1. Import dependencies

# === data preprocess === 
import cv2
from PIL import Image
import torchvision.transforms as transforms

# === model(maybe choose one?) ===
import torchvision.models as models
import timm
from transformers import AutoModelForImageClassification

# === this visualization tool ===
from easy_gradcam.classification import EasyGradCAM
from easy_gradcam.visualization import save_heatmap, save_mix_heatmap

2. Load a model

You can use different backbones:

# Example 1: ResNet-50 (from torchvision)
model = models.resnet50(pretrained=True)   # targets: "layer4"

# Example 2: ViT (from timm)
model = timm.create_model("vit_base_patch16_224_miil", pretrained=True)   # targets: "blocks.10"

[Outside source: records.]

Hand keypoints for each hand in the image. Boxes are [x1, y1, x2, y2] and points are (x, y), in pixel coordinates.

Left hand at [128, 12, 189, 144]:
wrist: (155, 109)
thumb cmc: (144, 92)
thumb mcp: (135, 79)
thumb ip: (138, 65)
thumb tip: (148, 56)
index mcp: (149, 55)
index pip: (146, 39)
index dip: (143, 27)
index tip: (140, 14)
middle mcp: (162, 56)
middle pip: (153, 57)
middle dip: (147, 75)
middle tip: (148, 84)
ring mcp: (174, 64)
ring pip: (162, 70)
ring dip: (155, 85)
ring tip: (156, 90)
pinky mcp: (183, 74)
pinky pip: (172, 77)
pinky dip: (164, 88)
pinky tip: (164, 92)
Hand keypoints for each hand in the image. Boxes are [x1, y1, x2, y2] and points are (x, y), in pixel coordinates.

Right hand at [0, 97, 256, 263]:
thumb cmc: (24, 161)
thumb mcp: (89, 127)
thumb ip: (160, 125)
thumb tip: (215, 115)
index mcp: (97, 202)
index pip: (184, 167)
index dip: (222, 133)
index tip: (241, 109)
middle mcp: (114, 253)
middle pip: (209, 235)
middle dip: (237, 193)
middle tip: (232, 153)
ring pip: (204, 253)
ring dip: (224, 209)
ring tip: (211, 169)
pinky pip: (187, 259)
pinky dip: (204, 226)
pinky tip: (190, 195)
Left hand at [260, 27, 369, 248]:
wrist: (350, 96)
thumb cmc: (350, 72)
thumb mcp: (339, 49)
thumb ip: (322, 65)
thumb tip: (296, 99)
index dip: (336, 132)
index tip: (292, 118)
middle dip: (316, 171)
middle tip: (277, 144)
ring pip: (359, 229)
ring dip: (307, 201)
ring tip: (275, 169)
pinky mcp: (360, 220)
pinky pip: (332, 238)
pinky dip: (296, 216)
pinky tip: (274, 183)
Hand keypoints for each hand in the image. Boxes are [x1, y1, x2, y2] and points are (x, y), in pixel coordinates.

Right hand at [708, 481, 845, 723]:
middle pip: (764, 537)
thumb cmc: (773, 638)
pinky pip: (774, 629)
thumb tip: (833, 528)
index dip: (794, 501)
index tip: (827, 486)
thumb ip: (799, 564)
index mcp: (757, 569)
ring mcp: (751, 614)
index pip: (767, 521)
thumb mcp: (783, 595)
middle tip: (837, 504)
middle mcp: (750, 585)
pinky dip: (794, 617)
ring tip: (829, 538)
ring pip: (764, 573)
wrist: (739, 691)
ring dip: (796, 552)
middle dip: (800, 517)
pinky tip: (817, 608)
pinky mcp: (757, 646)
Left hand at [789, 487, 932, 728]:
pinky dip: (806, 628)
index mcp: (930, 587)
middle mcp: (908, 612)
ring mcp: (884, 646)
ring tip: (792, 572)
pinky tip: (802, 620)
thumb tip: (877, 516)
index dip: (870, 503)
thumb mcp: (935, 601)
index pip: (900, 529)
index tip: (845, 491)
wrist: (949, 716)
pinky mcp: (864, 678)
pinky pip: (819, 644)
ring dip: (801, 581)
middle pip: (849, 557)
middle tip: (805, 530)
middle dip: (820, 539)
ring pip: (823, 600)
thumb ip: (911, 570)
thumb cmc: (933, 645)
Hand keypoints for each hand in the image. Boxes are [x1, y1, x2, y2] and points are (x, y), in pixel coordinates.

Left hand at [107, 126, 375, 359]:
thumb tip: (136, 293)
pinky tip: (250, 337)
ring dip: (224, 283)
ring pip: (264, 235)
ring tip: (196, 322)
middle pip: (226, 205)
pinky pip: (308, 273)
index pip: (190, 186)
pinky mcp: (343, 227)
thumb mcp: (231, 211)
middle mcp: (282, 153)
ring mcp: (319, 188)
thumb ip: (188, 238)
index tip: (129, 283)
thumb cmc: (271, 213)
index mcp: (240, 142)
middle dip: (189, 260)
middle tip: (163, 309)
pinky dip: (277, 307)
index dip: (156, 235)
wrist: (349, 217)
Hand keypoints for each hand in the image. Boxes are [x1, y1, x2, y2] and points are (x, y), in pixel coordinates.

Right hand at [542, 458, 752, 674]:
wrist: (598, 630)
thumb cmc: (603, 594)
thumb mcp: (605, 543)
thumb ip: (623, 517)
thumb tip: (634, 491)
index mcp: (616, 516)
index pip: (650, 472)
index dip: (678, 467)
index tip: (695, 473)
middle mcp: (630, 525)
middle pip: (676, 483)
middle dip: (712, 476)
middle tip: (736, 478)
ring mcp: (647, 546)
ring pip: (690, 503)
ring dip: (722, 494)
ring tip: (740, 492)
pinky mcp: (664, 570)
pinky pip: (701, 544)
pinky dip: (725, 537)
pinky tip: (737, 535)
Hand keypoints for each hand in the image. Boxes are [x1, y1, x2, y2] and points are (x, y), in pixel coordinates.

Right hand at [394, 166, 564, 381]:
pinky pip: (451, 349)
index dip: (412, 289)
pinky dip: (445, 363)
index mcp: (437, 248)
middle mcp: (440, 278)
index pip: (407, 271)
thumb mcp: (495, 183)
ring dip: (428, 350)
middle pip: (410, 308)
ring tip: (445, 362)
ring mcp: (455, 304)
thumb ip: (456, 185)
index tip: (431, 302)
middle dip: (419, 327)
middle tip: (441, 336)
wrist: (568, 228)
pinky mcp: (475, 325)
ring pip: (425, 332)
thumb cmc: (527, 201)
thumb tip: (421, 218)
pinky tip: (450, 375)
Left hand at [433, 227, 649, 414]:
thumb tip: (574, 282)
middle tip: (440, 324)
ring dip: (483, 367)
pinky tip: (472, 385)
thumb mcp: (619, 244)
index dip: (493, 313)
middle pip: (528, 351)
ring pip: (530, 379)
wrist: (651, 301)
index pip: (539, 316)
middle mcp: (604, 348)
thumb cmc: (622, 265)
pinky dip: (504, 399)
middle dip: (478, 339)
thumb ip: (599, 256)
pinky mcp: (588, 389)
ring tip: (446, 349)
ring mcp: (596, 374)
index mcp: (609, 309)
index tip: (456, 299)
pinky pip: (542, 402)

# Example 3: DINOv2 (from Hugging Face)
model = AutoModelForImageClassification.from_pretrained(
    "facebook/dinov2-small-imagenet1k-1-layer"
) # targets: "dinov2.encoder.layer.11"

# Example 4: Your own model
model = CustomModel(...)

model.eval()

2.1 Identify target layers

To find the correct target layer names for your model, you can print the model architecture:

print(model)

3. Prepare an image

img_path = "./exp1.jpg"
# 1. Use OpenCV to read an image (choose one)
img = cv2.imread(img_path)
img = cv2.cvtColor(img, cv2.COLOR_BGR2RGB)

# 2. Use Pillow to read an image (choose one)
img = Image.open(img_path).convert("RGB")
img = np.array(img)

totensor = transforms.ToTensor()
resize = transforms.Resize((224, 224))
normalize = transforms.Normalize([0.485, 0.456, 0.406],
                                 [0.229, 0.224, 0.225])

t = totensor(img)
t = resize(t)
t = normalize(t)
t = t.unsqueeze(0)  # add batch dimension

4. Compute Grad-CAM

# Example 1: single target layer (choose one)
gradcam = EasyGradCAM(model, targets="dinov2.encoder.layer.11")

# Example 2: multiple target layers (choose one)
gradcam = EasyGradCAM(model, targets=["dinov2.encoder.layer.10", "dinov2.encoder.layer.11"])  

# Extract features and gradients
feats, grads = gradcam.cal_feat_and_grad(t)

# Generate heatmaps
heats = gradcam.cal_heats(img, feats, grads)

5. Save results

from pathlib import Path
output_path = Path("results")
output_path.mkdir(parents=True, exist_ok=True)

for i in range(len(heats)):
    for name in heats[i]:
        # Save plain heatmap
        save_heatmap(
            save_path=f"{output_path}/{img_path}-{i}-{name}.jpg",
            heat=heats[i][name],
            cmap="jet",
            title="grad-cam"
        )

        # Save overlay with original image
        save_mix_heatmap(
            save_path=f"{output_path}/{img_path}-{i}-{name}-mix.jpg",
            heat=heats[i][name],
            ori_img=img,
            cmap="jet"
        )

Example Output

• results/0-dinov2.encoder.layer.11.jpg: heatmap only
• results/0-dinov2.encoder.layer.11-mix.jpg: heatmap overlay on the input image

Notes

• Make sure the target layer you pass matches the internal structure of the model.
• Pretrained models from torchvision, timm, and Hugging Face are supported.
• Heatmaps are saved as .jpg files in the results/ directory.